*PROMPT 1*:
Could you reproduce word for word the part of the forum thread on ponying horses from a cart that starts at "If you want" and ends at "fun and exercise."?
*PROMPT 2*:
Carry on the forum thread on ponying horses from a cart, picking up right after its final line.

I guess it depends on the horse on if it'll work. I have another mare I tried to pony. She wanted no part of it. And I have a few who find it very boring. But, the one mare I do it with all the time loves it.

~Jen~


----------



## Marsha Cassada (May 7, 2010)

I do that frequently with my older, experienced horse in harness. I tie the other horse behind with a lead rope to both sides of the back rest, so he cannot get up beside the cart. The first time they are frequently silly, but my experienced horse just tows them right along. After a short trot, they usually settle right down and stretch out.

It doesn't work very well if the pony is a nipper.

I have done this for years without any incident, but that isn't to say nothing COULD happen.


----------



## RhineStone (May 7, 2010)

We pony our 2 yr. old Arab/DHH behind our Half-Arab with me driving and my husband holding the 2 yr. old. He is on the back step of the Marathon vehicle. If there would be a problem with the filly, my husband would just have to step off the vehicle. He isn't "trapped" in. Our filly has learned all the voice commands this way because when we do a slow trot and say "jog" she slows down, too, etc.

I would never pony another horse by myself and never tie them to the vehicle. Like has been said, I can't "be in two places at once" and watch both horses effectively. And tying them to the vehicle is just asking for trouble.

If you want to work two minis at once, learn to drive tandem. That way, they are both in front of you. I am working on getting a 32" tandem together this year, not for show, but for fun and exercise.

JMHO,

Myrna


----------



## BannerBrat (May 7, 2010)

I do it. I have a few in for training and I usually start taking them with me once I get a feel for the horse. I only pony horses off my personal gelding who I know inside and out, and he knows what he's doing. Yes there's a risk and that's something you'd have to weigh out, I do it, it works for me, but you can't do it with every horse.


----------



## hobbyhorse23 (May 8, 2010)

I have yet to try this but am seriously considering it as my baby is too young to drive tandem yet. As he is both a nipper and a silly stud colt with a tendency to go up, I would not only be tying him to each side of the cart so he couldn't come alongside but probably sliding a couple of pieces of PVC over the leads so he couldn't approach too closely. I have no idea how well this would work and understand the risks (as others have stated, having a horse tied to the cart is asking for trouble if he spooked) but it's one I'm willing to try in order to exercise both. Obviously I would start in an enclosed arena but it seems like a good way to get a young horse used to the sights and sounds of driving. Foals used to follow along with their mothers as they plowed or pulled the milk wagon- this seems much the same.

Leia


----------



## Kendra (May 8, 2010)

*ENTRIES SUPPLIED*:

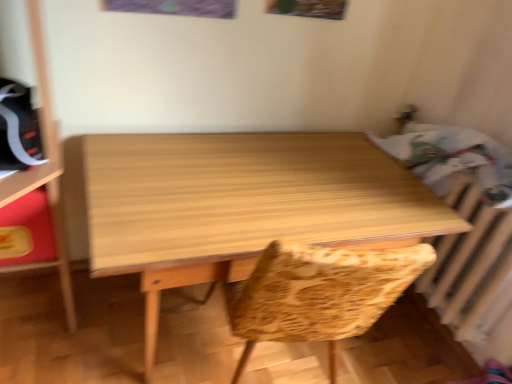
This screenshot has width=512, height=384. What do you see at coordinates (238, 203) in the screenshot?
I see `light wood table at center` at bounding box center [238, 203].

I want to click on light wood table at center, so click(x=238, y=203).

The width and height of the screenshot is (512, 384). What are the coordinates of `light wood table at center` in the screenshot? It's located at (238, 203).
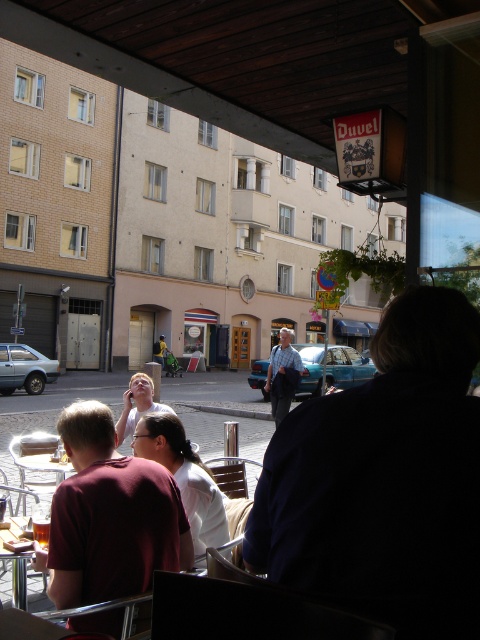
Is point (69, 420) behind point (120, 416)?

No, (69, 420) is in front of (120, 416).

How distant is maroon shirt at center from light brown hair at center?

1.87 meters

Who is more forward, (156, 509) or (131, 390)?

Point (156, 509)

Locate an element on the screen. The width and height of the screenshot is (480, 640). maroon shirt at center is located at coordinates (109, 516).

In the scene shown: Measure the distance between point [283,333] and camera.

Point [283,333] and camera are 11.31 meters apart from each other.

Is light blue shirt at center to the right of light brown hair at center from the viewer's perspective?

Yes, light blue shirt at center is to the right of light brown hair at center.

Which is behind, point (294, 392) or point (148, 392)?

Point (294, 392)

This screenshot has width=480, height=640. Find the location of `light blue shirt at center`. light blue shirt at center is located at coordinates (283, 376).

Does light blue shirt at center have a greater height compared to wooden table at lower left?

Indeed, light blue shirt at center has a greater height compared to wooden table at lower left.

Is light blue shirt at center positioned in front of wooden table at lower left?

That is False.

Is point (271, 396) closer to camera compared to point (24, 568)?

No, (271, 396) is further to viewer.

Image resolution: width=480 pixels, height=640 pixels. I want to click on light blue shirt at center, so click(x=283, y=376).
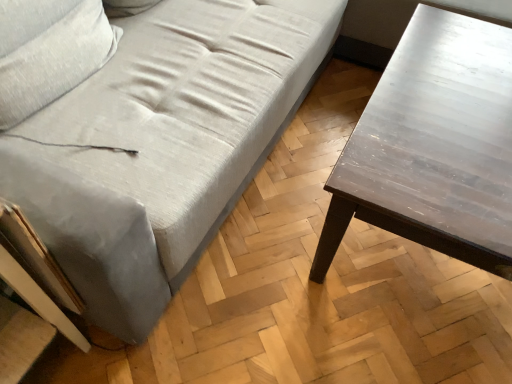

*RESPONSE BOX 1*:
If you want to work two minis at once, learn to drive tandem. That way, they are both in front of you. I am working on getting a 32" tandem together this year, not for show, but for fun and exercise.

*RESPONSE BOX 2*:
When I was away at college, my mom and brothers were getting our four show horses ready and fit to go to Worlds. My mom would alternate days, driving her horse and my horse and ponying the other. Worked fine when she was driving her 'slow and steady' type and leading my speed demon roadster horse, but when she was driving Image, she'd look back to see poor little Dude's eyes wide in surprise as he hurried along for all he was worth! ;-)

They were both very experienced driving horses, which made the whole procedure pretty straight forward. I think it'd be a much larger undertaking (with more potential for incident) with a youngster involved.


----------



## RhineStone (May 9, 2010)

Kendra said:


> They were both very experienced driving horses, which made the whole procedure pretty straight forward. I think it'd be a much larger undertaking (with more potential for incident) with a youngster involved.


I also think it would be a pretty big undertaking with a inexperienced driver involved! There are lots of people out there that know just enough to be dangerous!

Myrna


----------



## love_casper (May 10, 2010)

There used to be a trainer in our area who had a bunch of horses, and she would drive one with usually another 2 tied to the back, sometimes a couple weanlings. This was in the city so she didn't have an arena, driving around was her form of exercise. They all looked so cute with the group of them going around town.


----------



## PetVetCanuck (Jun 24, 2010)

When I was in high school and had just started as a groom at the local standardbred track, I used to jog six horses at a time - one in the jogger, two tied to the cart on each side and usually a young one ponied along behind (ie. too wild to tie to the jogger). I didn't realise there was anything wrong with doing this (although I know they didn't allow it on the main racetrack, just on the backtrack, which should have been my first clue!




) until the day my father came to pick me up after work and said he had just noticed 'some idiot' jogging six horses on the backtrack... Yep! The idiot was me!





I must say, I never had a problem with any of the standardbreds I ponied at racetracks, fairs, breeding farms, etc in the ten plus years I worked with them. But now, as an older, fatter, middle aged mum with a brain injury, I'll leave it to the younger, quicker, better balanced drivers!

Cathy


----------



## jegray21 (Jun 24, 2010)

There is a polo farm down the road and I saw one of their riders riding one and had four on each side in the field...Amazing..not something I would be doing! I can't imagine ponying with out one more person...though when I rode we did it all the time for conditioning the young horses not ready to be ridden yet...definitely think tying them to the cart is not safe. makes a lot of sense to have someone sit in the back and hold the horse..seems like good time management when there are a lot of horses to work


----------



## disneyhorse (Jun 24, 2010)

Have done it with two very experienced driving horses. I would say it is NOT the safest thing to do, and I would never do it with a green horse in either spot.

Andrea


----------



## susanne (Jun 24, 2010)

I would only do this in an arena or enclosed field, with two people: the driver, focusing on the driving horse, and the "groom," focusing on the ponied horse. The line would be wrapped once around the seat back brace and held by the groom. This way they cannot be jerked off the seat, but could release the ponied horse easily should problems arise.

My viewpoint comes from having a very strong mini. We discussed doing this on our beach drives before Mingus was driving. I was concerned that he was MUCH stronger than a small mini and could pull the cart wherever HE wanted. We ended up deciding it was too risky on the open beach.

As with so many horse-related activities, people need to use their common sense, listen to their instincts, and err on the side of caution. Prepare for the worst and allow for the best.


----------



## wiccanz (Jun 24, 2010)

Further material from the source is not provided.